PROBLEM TO SOLVE ->
Copy out the stretch from the line containing "left knee: (317, 380, 17)" through the line containing "right wrist: (998, 571, -9)", every line of text included, raising each of the three numbers in every keypoint triple (x, y and depth) by 60 and keeping everything else unchanged. Leave the picture out of your copy.

[Images with located body landmarks]
────────────────

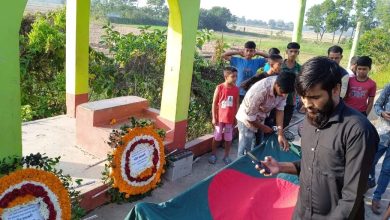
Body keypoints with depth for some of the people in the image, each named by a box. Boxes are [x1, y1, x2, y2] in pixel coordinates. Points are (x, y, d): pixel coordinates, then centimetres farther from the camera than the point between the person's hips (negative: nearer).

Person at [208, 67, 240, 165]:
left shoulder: (236, 89, -3)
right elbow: (214, 103, -7)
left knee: (228, 138, 11)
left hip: (230, 119, 2)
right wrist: (214, 118, -8)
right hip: (219, 118, -2)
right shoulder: (219, 88, -12)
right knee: (217, 137, 11)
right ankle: (213, 154, 27)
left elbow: (236, 104, 4)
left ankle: (226, 156, 27)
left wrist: (236, 118, 4)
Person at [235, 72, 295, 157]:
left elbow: (280, 110, -10)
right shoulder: (260, 90, -37)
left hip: (261, 120, 6)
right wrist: (262, 127, -10)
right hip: (247, 120, -6)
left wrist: (280, 134, -17)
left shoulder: (283, 88, -19)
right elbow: (249, 117, -26)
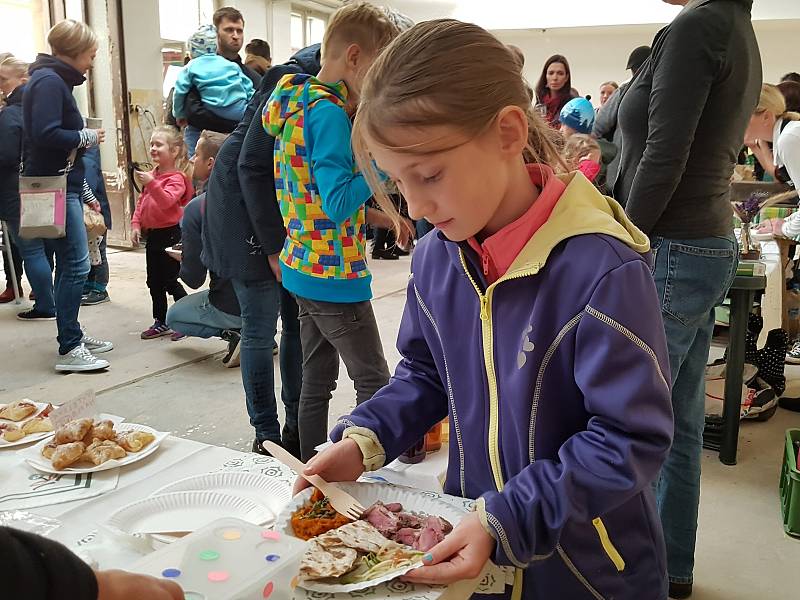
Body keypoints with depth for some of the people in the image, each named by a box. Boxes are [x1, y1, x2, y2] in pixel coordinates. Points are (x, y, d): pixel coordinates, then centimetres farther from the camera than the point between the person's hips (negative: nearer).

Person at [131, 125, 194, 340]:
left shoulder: (177, 178, -12)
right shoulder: (151, 175, 11)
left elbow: (166, 201, -28)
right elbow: (141, 202, 16)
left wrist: (151, 184, -40)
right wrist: (136, 224, 6)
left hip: (170, 234, -8)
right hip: (152, 234, 8)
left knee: (170, 280, -3)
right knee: (154, 281, 14)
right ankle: (161, 322, 25)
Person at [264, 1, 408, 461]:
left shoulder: (298, 102, 10)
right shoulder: (329, 112, -19)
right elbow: (339, 203, -25)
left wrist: (375, 215, 12)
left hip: (303, 269, 9)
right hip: (335, 276, -9)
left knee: (317, 380, 17)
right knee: (375, 384, 3)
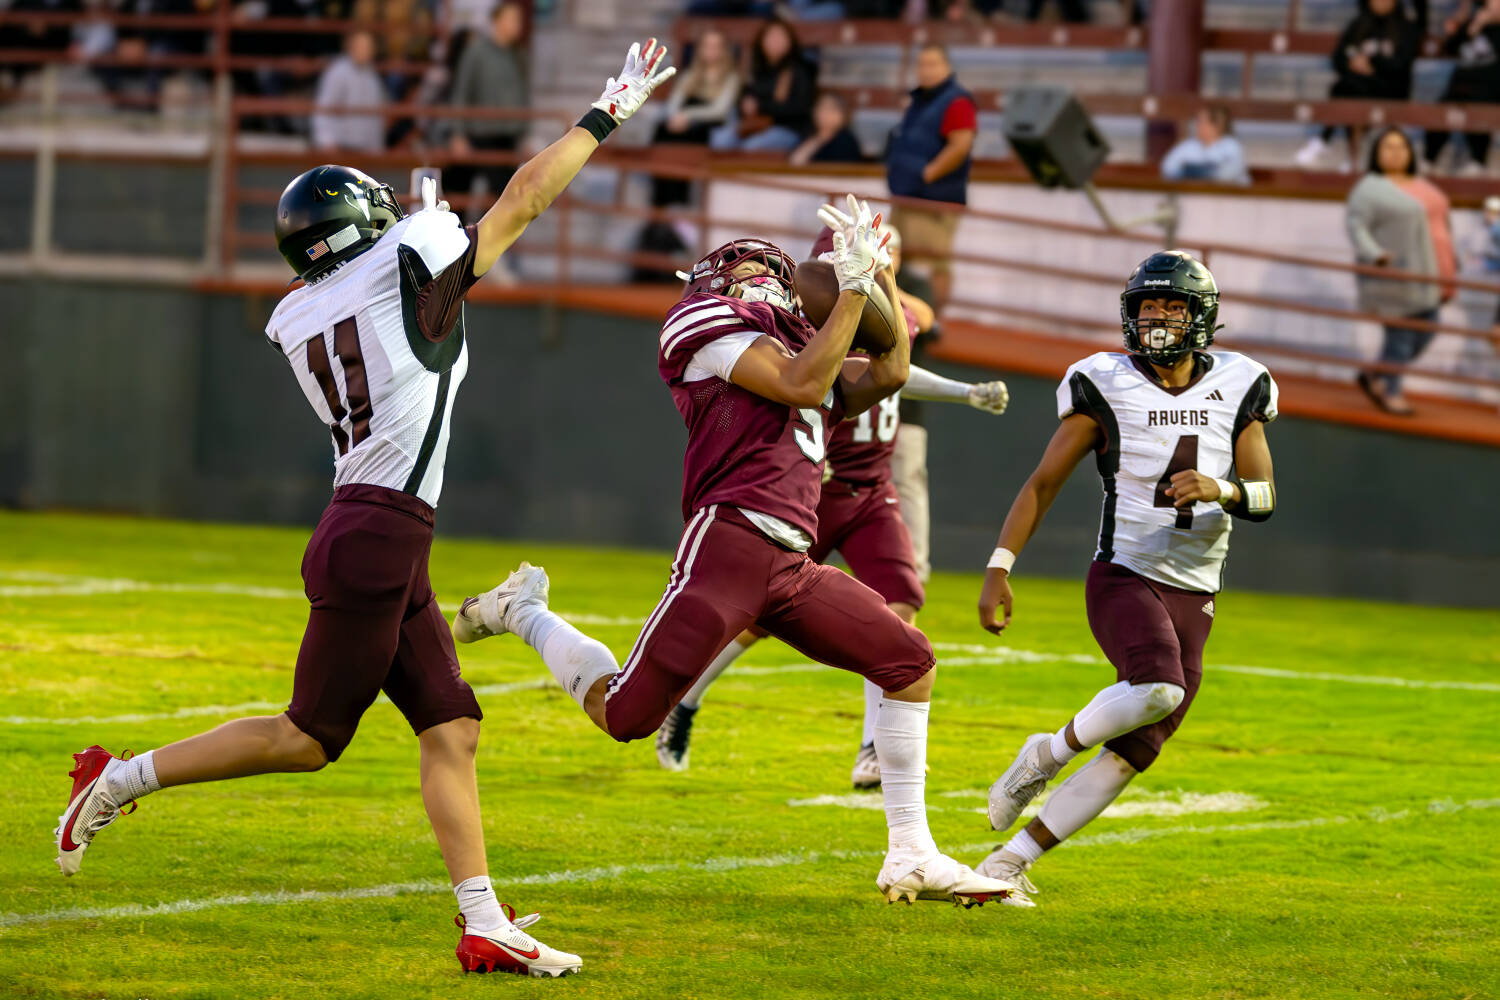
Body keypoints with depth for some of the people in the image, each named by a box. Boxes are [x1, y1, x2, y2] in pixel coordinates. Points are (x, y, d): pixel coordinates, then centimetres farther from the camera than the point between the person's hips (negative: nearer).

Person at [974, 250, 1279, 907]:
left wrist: (1223, 490, -21)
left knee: (1131, 755, 0)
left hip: (1193, 597, 4)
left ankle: (1008, 863, 8)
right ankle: (1048, 754, -8)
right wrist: (998, 571, -9)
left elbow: (1265, 498, 3)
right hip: (1124, 577, -4)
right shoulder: (1107, 386, -4)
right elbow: (1043, 485, 0)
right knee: (1157, 690, -33)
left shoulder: (1235, 390, 5)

────────────────

WRITTEN SOLUTION ->
left knee: (377, 440, 77)
right knee: (435, 444, 63)
Body keypoints with depth for some of the people in the image, each named by a box. Boxes are [x1, y1, x2, y2] in pixel coordinates. Points are (x, y, d): pixel coordinates, then centimetres farther from the camera than the point between the person's hips (negative: nearer).

Person at [974, 250, 1279, 907]:
left wrist: (1283, 550, 39)
left knee: (1191, 815, 60)
left hip: (1253, 657, 64)
left ankle: (1068, 923, 68)
right ankle: (1108, 814, 52)
right wrist: (1058, 631, 51)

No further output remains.